▽
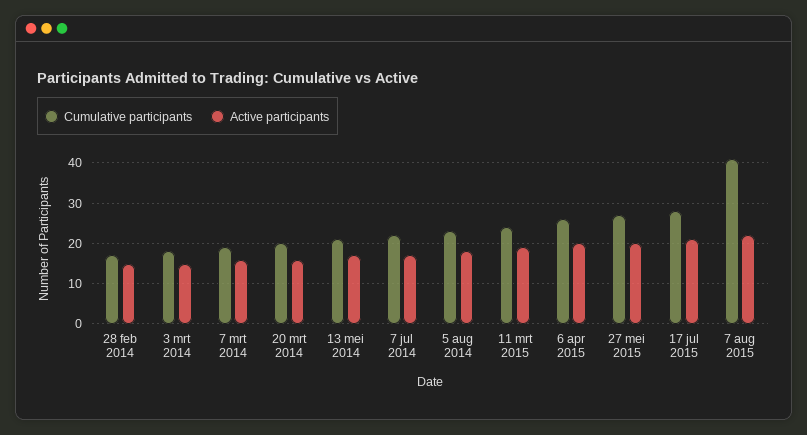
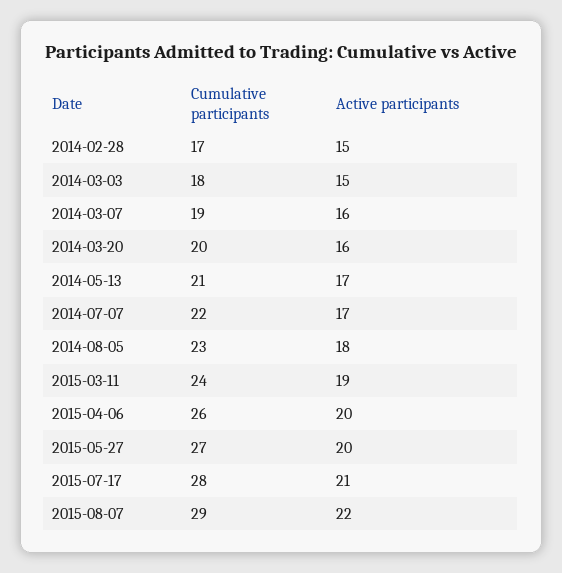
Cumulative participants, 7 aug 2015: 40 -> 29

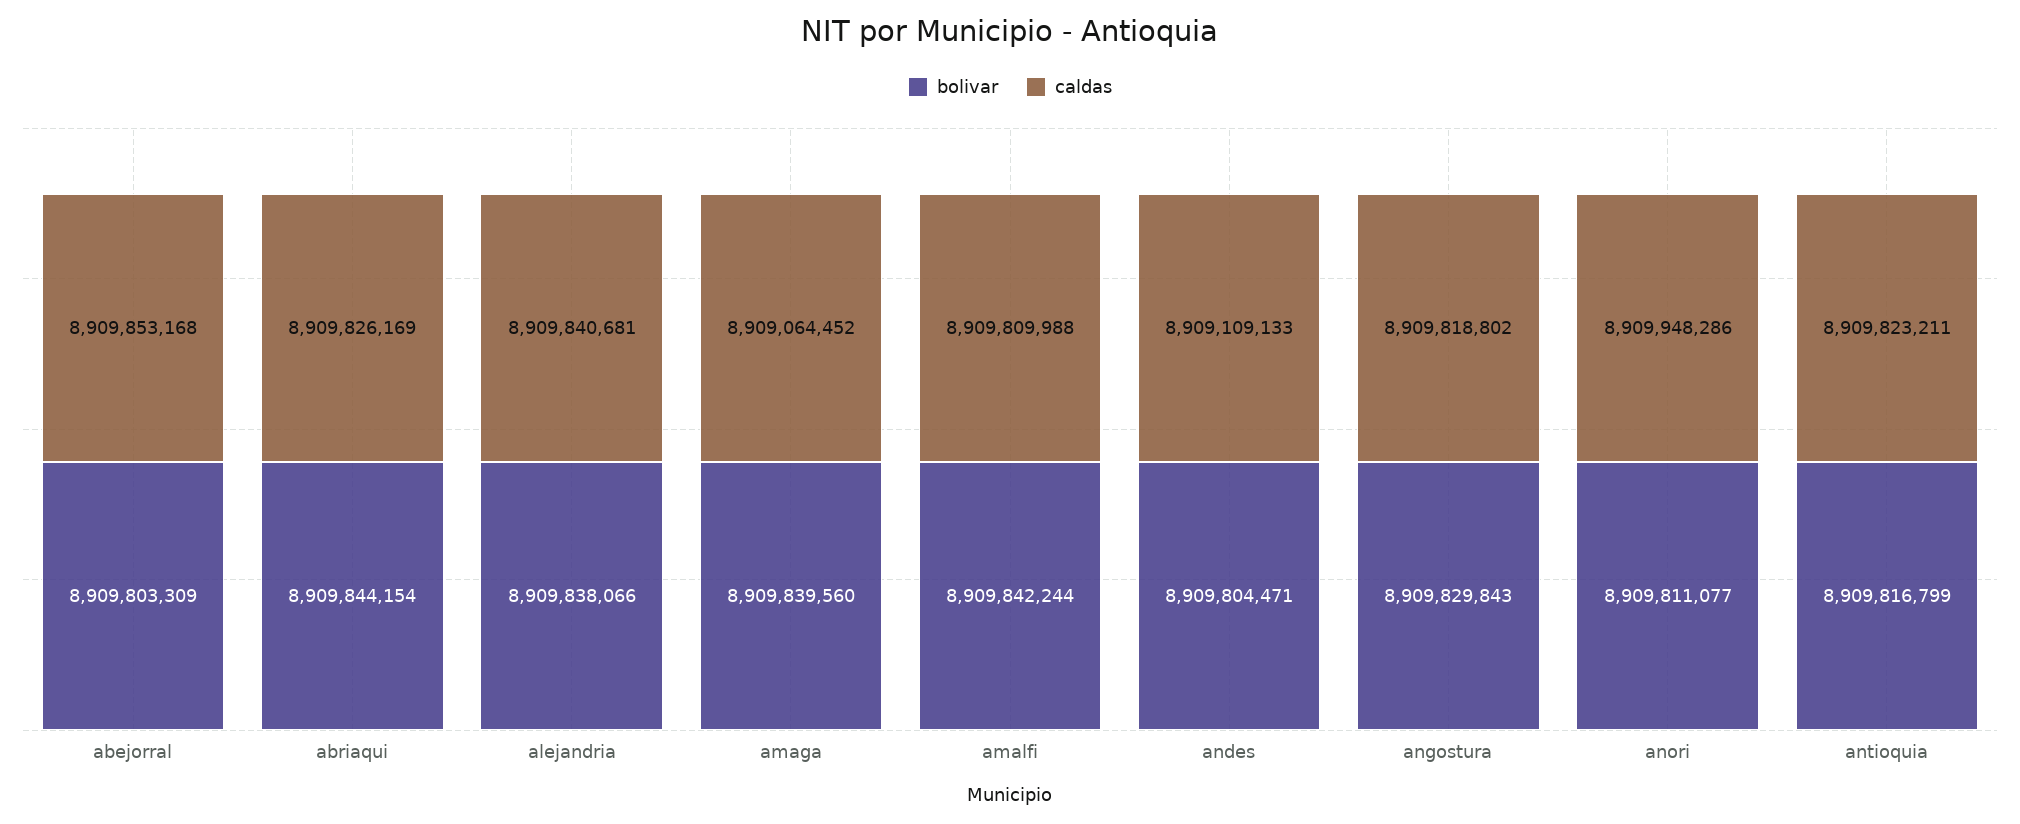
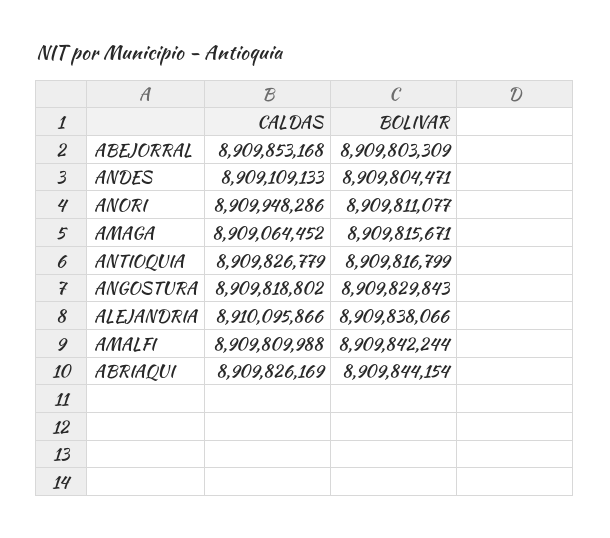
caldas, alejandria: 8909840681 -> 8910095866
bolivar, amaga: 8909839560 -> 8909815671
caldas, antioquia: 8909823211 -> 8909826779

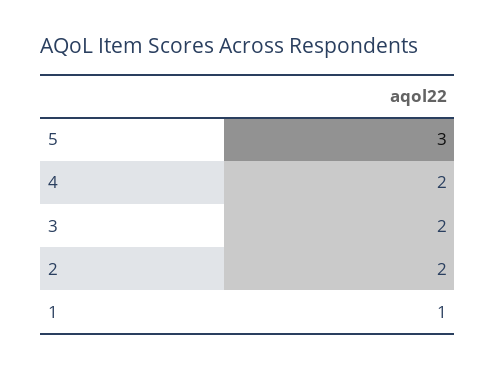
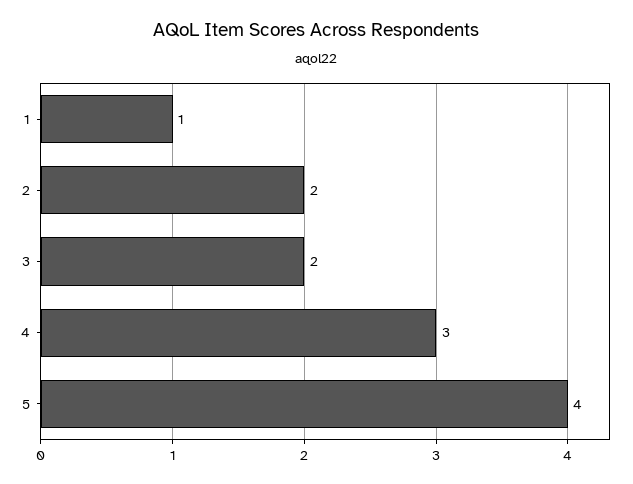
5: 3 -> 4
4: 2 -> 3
△
*Exercise details:* From the line that holds "caldas, antioquia: 8909823211 -> 8909826779" to the last line of the records, please copy each line exactly and nothing else. Pictures stay out.

*Response to the exercise:*
caldas, antioquia: 8909823211 -> 8909826779

5: 3 -> 4
4: 2 -> 3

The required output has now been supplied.